Keypoint coordinate data:
+ + +
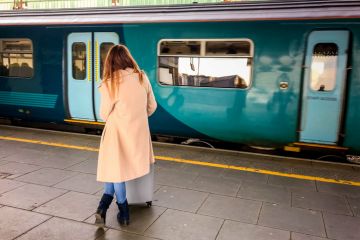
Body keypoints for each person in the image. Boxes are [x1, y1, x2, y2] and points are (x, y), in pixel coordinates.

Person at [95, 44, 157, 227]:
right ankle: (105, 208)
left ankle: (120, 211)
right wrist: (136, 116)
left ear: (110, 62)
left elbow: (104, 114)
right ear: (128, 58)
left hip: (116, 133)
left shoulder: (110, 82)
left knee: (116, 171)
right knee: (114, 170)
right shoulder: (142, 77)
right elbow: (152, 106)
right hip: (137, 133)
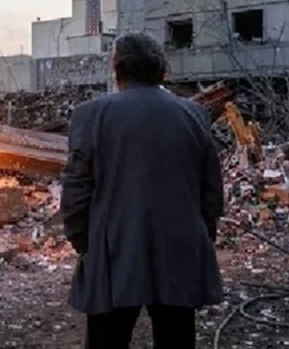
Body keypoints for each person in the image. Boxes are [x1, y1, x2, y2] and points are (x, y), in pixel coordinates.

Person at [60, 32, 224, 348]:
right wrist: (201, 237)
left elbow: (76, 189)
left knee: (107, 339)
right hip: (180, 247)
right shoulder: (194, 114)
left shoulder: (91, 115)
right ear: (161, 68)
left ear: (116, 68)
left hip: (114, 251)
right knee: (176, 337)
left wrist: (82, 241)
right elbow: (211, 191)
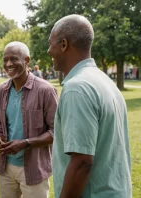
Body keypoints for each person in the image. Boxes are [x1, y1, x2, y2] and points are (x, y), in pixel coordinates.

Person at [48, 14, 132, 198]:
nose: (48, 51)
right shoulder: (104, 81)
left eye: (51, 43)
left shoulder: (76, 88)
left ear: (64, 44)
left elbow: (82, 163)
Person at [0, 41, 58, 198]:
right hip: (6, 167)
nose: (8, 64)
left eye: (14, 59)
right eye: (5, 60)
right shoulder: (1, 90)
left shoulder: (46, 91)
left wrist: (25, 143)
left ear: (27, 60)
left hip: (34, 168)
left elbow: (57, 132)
+ + +
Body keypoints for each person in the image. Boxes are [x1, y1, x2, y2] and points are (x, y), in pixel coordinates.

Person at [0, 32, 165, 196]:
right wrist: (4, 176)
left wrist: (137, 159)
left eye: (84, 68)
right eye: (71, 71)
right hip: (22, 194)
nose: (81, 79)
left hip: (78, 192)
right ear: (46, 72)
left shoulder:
+ + +
> Problem requirements
Lines with "wrist": return each one from the data above.

> Response
right wrist: (136, 116)
right wrist: (201, 237)
left wrist: (82, 241)
left wrist: (25, 143)
right wrist: (4, 176)
left wrist: (137, 159)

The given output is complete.